I miscarried a few days after my first pregnancy ... the miscarriage was difficult physically and emotionally, with no explanation except an ovarian cyst the size of a grapefruit in my uterus. The doctors pronounced that I could not carry a child. I ignored them with every cell of my being.
Before the next year, I was pregnant with Mojisola (Moji), then Lemuria—they are 18 months apart—and two years later, Akhnaten. That’s five years of being pregnant and/or breastfeeding. They all shared space with the cyst until I had it removed when Akhi was about 18 months old. I like to think the power of prayers and absolute will made my children possible for me and my life.
TGU: What is the most surprising thing about motherhood?
ABG: How intuitive the experience is among “willing souls.” Motherhood is not easy or hard, it just is. It’s just like other types of challenges in life, and for me [reaped] boundless daily rewards, tears, negotiations and bright moments. I am now deep in, as my children now have children—that’s seven grandchildren. And my first great-granddaughter, Naiilah, was born in March. They all bring wonder and joy and adventure and add new pathways to the life journey. I now never walk alone. [Editor’s note: In addition to grandchildren Hannibal, Zaiane and Garvey, all of whom have been featured in this series, Aissatou’s son, U.S. Olympic coach Akhnaten Spencer-El, and his wife, Erica, are parents of four: Skye, Elijah and twins Zoé and Olivia.]
TGU: What is your mothering style?
ABG: New age, with some old-school values. I always leaned toward the concept of the open classroom: discovery and inquiry, a worldview with lots of commentary. Everything is not perfect or sweet, but manageable. I am here for the questions and the love without conditions.
TGU: How does your mothering style differ from your mother’s?
ABG: In many ways, I have mimicked what I learned from my mom and her mom (hard not to), but with the “new age” take on it: love, love and more love.
I work hard at the “no guilt” style so popular among past generations. It seems that old habits are hard to shake, plus the goal is balance. But I do try and catch myself when I sound judgy and overly authoritative. We are all a work in progress … moms, too!
TGU: What is your strongest impression of your mother?
ABG: My mother is deeply spiritual, open to newness and real artistic in everything. She has a flair for beauty and is deeply caring for family and friends. No alcohol, no drugs, lots of life, not a fan of hard work. She always did the best she could with what she had and could make a little seem like a whole lot.
TGU: What do you hope will be your child’s (or children’s) strongest impression of you?
ABG: I would like them to know how much they have meant for my life and for my development as a human on this earth. How proud of them I am and how much I love who they are as people. They are the children, playmates, travel mates, adventure seekers that I have always wanted. Not perfect, but real close.

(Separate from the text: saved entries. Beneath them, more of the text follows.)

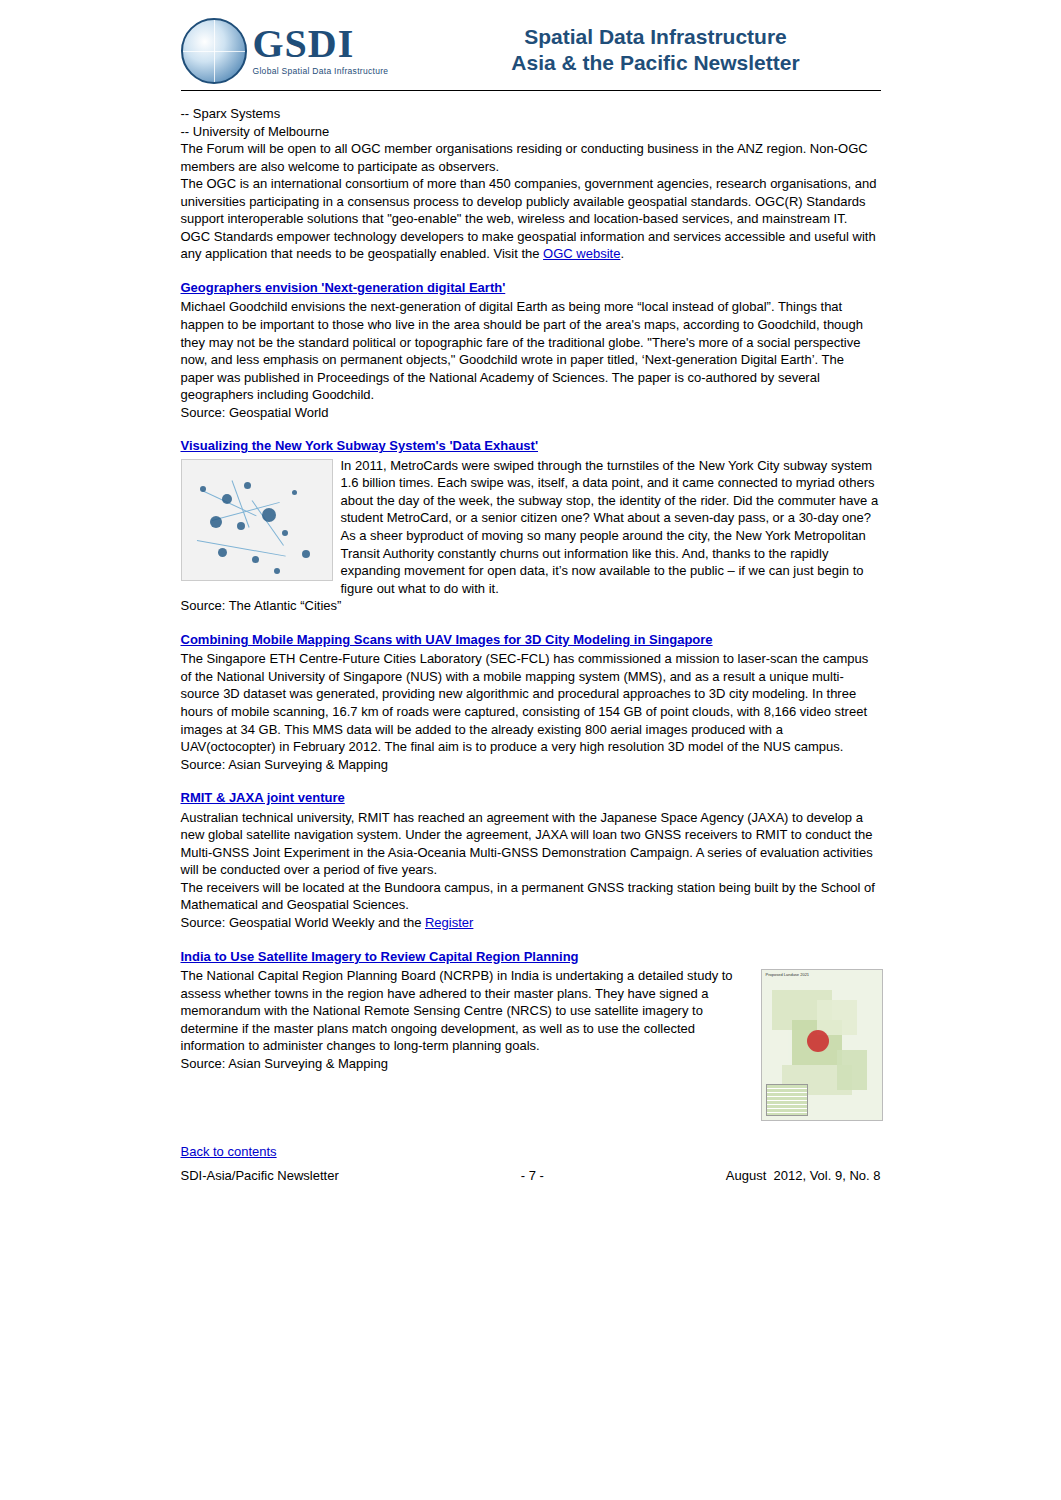GSDI
Global Spatial Data Infrastructure
Spatial Data Infrastructure
Asia & the Pacific Newsletter
-- Sparx Systems
-- University of Melbourne
The Forum will be open to all OGC member organisations residing or conducting business in the ANZ region. Non-OGC members are also welcome to participate as observers.
The OGC is an international consortium of more than 450 companies, government agencies, research organisations, and universities participating in a consensus process to develop publicly available geospatial standards. OGC(R) Standards support interoperable solutions that "geo-enable" the web, wireless and location-based services, and mainstream IT. OGC Standards empower technology developers to make geospatial information and services accessible and useful with any application that needs to be geospatially enabled. Visit the OGC website.
Geographers envision 'Next-generation digital Earth'
Michael Goodchild envisions the next-generation of digital Earth as being more “local instead of global”. Things that happen to be important to those who live in the area should be part of the area's maps, according to Goodchild, though they may not be the standard political or topographic fare of the traditional globe. "There's more of a social perspective now, and less emphasis on permanent objects," Goodchild wrote in paper titled, ‘Next-generation Digital Earth’. The paper was published in Proceedings of the National Academy of Sciences. The paper is co-authored by several geographers including Goodchild.
Source: Geospatial World
Visualizing the New York Subway System's 'Data Exhaust'
In 2011, MetroCards were swiped through the turnstiles of the New York City subway system 1.6 billion times. Each swipe was, itself, a data point, and it came connected to myriad others about the day of the week, the subway stop, the identity of the rider. Did the commuter have a student MetroCard, or a senior citizen one? What about a seven-day pass, or a 30-day one?
As a sheer byproduct of moving so many people around the city, the New York Metropolitan Transit Authority constantly churns out information like this. And, thanks to the rapidly expanding movement for open data, it’s now available to the public – if we can just begin to figure out what to do with it.
Source: The Atlantic “Cities”
Combining Mobile Mapping Scans with UAV Images for 3D City Modeling in Singapore
The Singapore ETH Centre-Future Cities Laboratory (SEC-FCL) has commissioned a mission to laser-scan the campus of the National University of Singapore (NUS) with a mobile mapping system (MMS), and as a result a unique multi-source 3D dataset was generated, providing new algorithmic and procedural approaches to 3D city modeling. In three hours of mobile scanning, 16.7 km of roads were captured, consisting of 154 GB of point clouds, with 8,166 video street images at 34 GB. This MMS data will be added to the already existing 800 aerial images produced with a UAV(octocopter) in February 2012. The final aim is to produce a very high resolution 3D model of the NUS campus.
Source: Asian Surveying & Mapping
RMIT & JAXA joint venture
Australian technical university, RMIT has reached an agreement with the Japanese Space Agency (JAXA) to develop a new global satellite navigation system. Under the agreement, JAXA will loan two GNSS receivers to RMIT to conduct the Multi-GNSS Joint Experiment in the Asia-Oceania Multi-GNSS Demonstration Campaign. A series of evaluation activities will be conducted over a period of five years.
The receivers will be located at the Bundoora campus, in a permanent GNSS tracking station being built by the School of Mathematical and Geospatial Sciences.
Source: Geospatial World Weekly and the Register
India to Use Satellite Imagery to Review Capital Region Planning
Proposed Landuse 2021
The National Capital Region Planning Board (NCRPB) in India is undertaking a detailed study to assess whether towns in the region have adhered to their master plans. They have signed a memorandum with the National Remote Sensing Centre (NRCS) to use satellite imagery to determine if the master plans match ongoing development, as well as to use the collected information to administer changes to long-term planning goals.
Source: Asian Surveying & Mapping
Back to contents
SDI-Asia/Pacific Newsletter
- 7 -
August 2012, Vol. 9, No. 8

They are the community-conscious, opinionated, loving and smart people I have always wanted to be associated with. I want them to know they are beautiful and wonderful, and I am so full of pride and joy when I think and speak of my precious gifts from God and the ancestors. I see so much hope for the world in them and their children. They are also respectful, vulnerable, inquisitive and full of wonder—consummate lifetime learners—and I like that.
TGU: What is/was your greatest wish for your child (or children)?
ABG: My greatest wish is for their happiness and grounding in a crazy world. I want them to stand firm in faith, history, determination and the ancestors. May all of their hopes and dreams come true and manifest in this lifetime. They know so much more than I did, so much more than I do, and there is so much to learn.
TGU: Do you consider your family to be a matriarchal one? Why or why not?
ABG: Oh, hell yeah! She who guides the culture rules, I have noticed.